[Task brief] Which lines of the data contain the string "from"? Show each of them.

Supplied data START

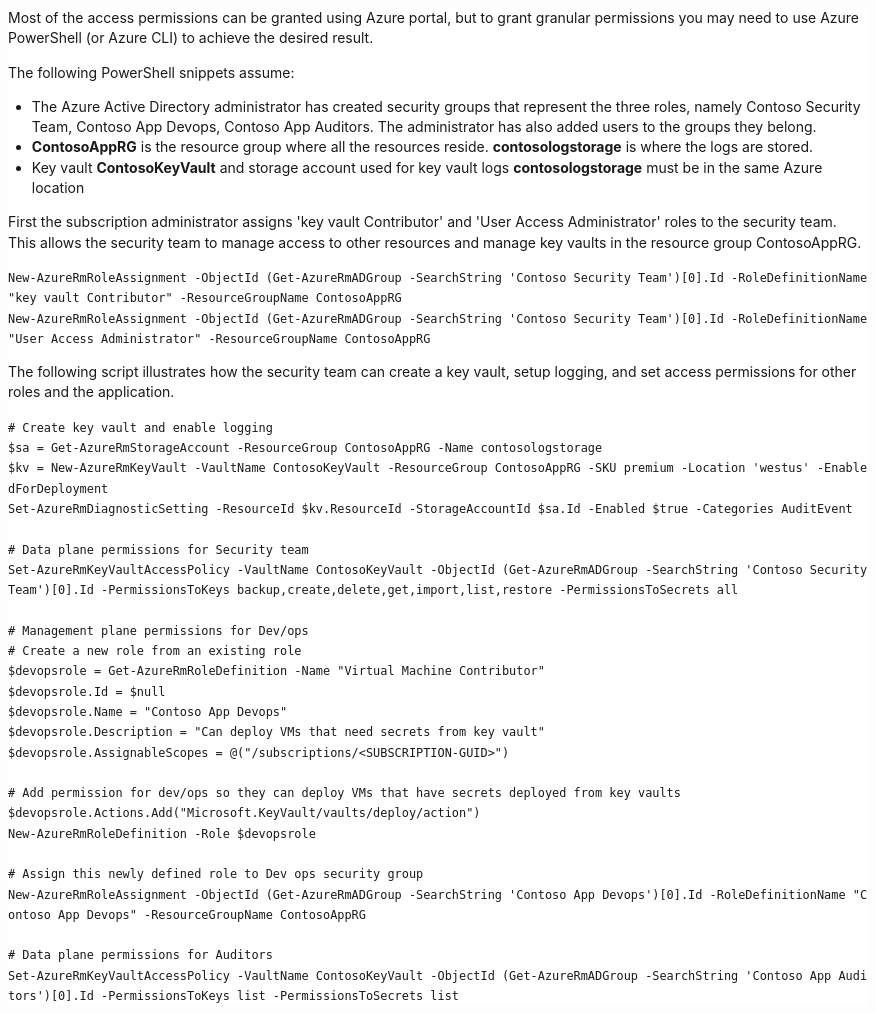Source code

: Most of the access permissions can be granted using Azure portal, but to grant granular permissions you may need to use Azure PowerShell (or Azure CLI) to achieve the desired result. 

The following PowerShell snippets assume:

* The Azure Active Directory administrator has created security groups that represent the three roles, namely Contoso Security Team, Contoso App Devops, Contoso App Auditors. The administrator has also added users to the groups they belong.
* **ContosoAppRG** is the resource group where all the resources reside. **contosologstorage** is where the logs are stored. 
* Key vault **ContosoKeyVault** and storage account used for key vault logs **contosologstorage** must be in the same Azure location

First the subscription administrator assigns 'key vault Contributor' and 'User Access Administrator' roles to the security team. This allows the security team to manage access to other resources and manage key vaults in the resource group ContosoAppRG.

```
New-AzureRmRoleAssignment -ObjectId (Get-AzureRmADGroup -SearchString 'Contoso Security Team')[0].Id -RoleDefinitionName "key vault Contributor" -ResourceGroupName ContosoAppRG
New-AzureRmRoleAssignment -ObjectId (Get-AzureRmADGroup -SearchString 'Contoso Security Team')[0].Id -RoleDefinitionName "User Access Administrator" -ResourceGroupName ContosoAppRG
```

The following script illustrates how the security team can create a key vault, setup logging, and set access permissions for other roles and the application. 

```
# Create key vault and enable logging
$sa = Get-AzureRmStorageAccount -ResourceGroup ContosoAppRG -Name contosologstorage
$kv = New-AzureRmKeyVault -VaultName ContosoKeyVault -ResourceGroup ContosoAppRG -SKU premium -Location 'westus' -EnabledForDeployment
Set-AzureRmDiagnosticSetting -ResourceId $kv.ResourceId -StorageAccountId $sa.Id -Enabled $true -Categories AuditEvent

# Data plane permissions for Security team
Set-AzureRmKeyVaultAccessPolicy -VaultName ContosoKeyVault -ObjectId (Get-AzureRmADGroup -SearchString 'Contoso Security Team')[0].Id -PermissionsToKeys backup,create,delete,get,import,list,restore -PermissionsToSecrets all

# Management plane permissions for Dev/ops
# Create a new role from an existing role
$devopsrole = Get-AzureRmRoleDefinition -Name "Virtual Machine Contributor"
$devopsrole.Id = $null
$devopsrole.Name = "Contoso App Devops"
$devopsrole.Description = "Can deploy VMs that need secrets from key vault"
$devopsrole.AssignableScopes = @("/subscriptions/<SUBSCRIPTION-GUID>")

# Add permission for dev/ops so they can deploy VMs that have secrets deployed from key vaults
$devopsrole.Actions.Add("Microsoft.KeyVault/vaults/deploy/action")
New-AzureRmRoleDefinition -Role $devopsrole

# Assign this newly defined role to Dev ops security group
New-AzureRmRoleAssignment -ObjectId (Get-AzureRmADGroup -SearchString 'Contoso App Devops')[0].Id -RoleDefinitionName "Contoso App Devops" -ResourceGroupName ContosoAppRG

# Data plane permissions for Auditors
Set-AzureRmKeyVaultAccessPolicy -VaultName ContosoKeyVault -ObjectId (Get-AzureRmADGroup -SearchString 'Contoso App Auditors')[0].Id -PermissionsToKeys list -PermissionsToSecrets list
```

Supplied data END
Supplied data START

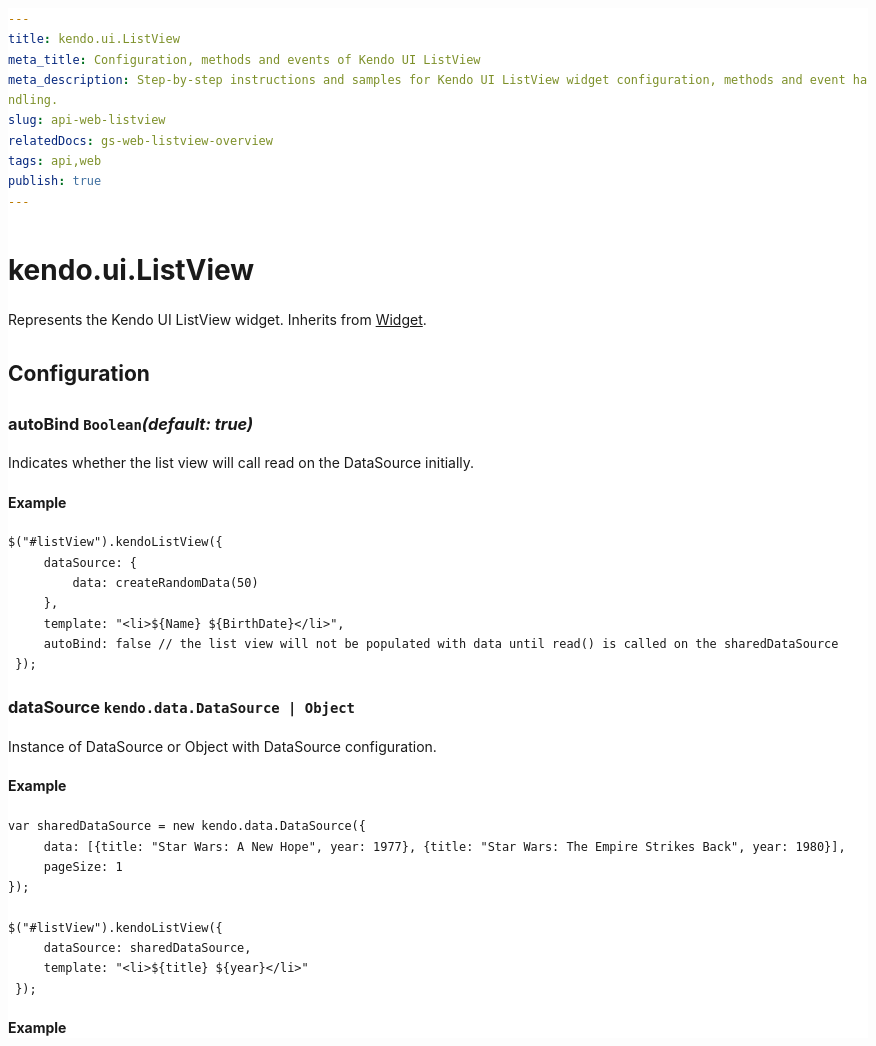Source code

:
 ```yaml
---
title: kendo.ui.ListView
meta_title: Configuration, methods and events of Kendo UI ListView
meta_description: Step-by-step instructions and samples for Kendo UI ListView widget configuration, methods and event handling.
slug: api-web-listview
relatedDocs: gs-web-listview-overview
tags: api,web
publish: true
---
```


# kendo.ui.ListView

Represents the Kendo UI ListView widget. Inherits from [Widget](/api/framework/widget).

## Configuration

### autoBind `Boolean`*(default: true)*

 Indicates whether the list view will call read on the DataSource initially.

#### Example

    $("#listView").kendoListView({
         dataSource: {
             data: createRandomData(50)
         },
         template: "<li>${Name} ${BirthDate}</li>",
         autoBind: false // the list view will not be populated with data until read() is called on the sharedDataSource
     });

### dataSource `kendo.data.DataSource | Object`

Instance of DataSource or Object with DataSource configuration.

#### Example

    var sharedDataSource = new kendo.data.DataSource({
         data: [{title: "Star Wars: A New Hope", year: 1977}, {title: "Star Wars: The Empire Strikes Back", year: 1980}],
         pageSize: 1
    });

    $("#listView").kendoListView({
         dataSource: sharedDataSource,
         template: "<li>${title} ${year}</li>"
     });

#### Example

Supplied data END
Supplied data START

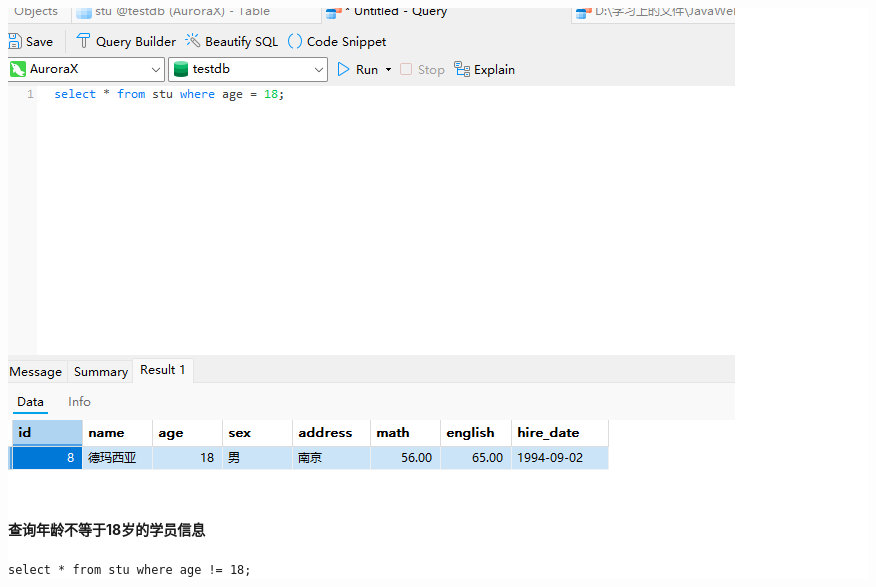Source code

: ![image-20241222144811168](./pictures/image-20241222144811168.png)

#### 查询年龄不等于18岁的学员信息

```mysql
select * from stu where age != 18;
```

Supplied data END

[Expected answer]
# Create a new role from an existing role
$devopsrole.Description = "Can deploy VMs that need secrets from key vault"
# Add permission for dev/ops so they can deploy VMs that have secrets deployed from key vaults
Represents the Kendo UI ListView widget. Inherits from [Widget](/api/framework/widget).
select * from stu where age != 18;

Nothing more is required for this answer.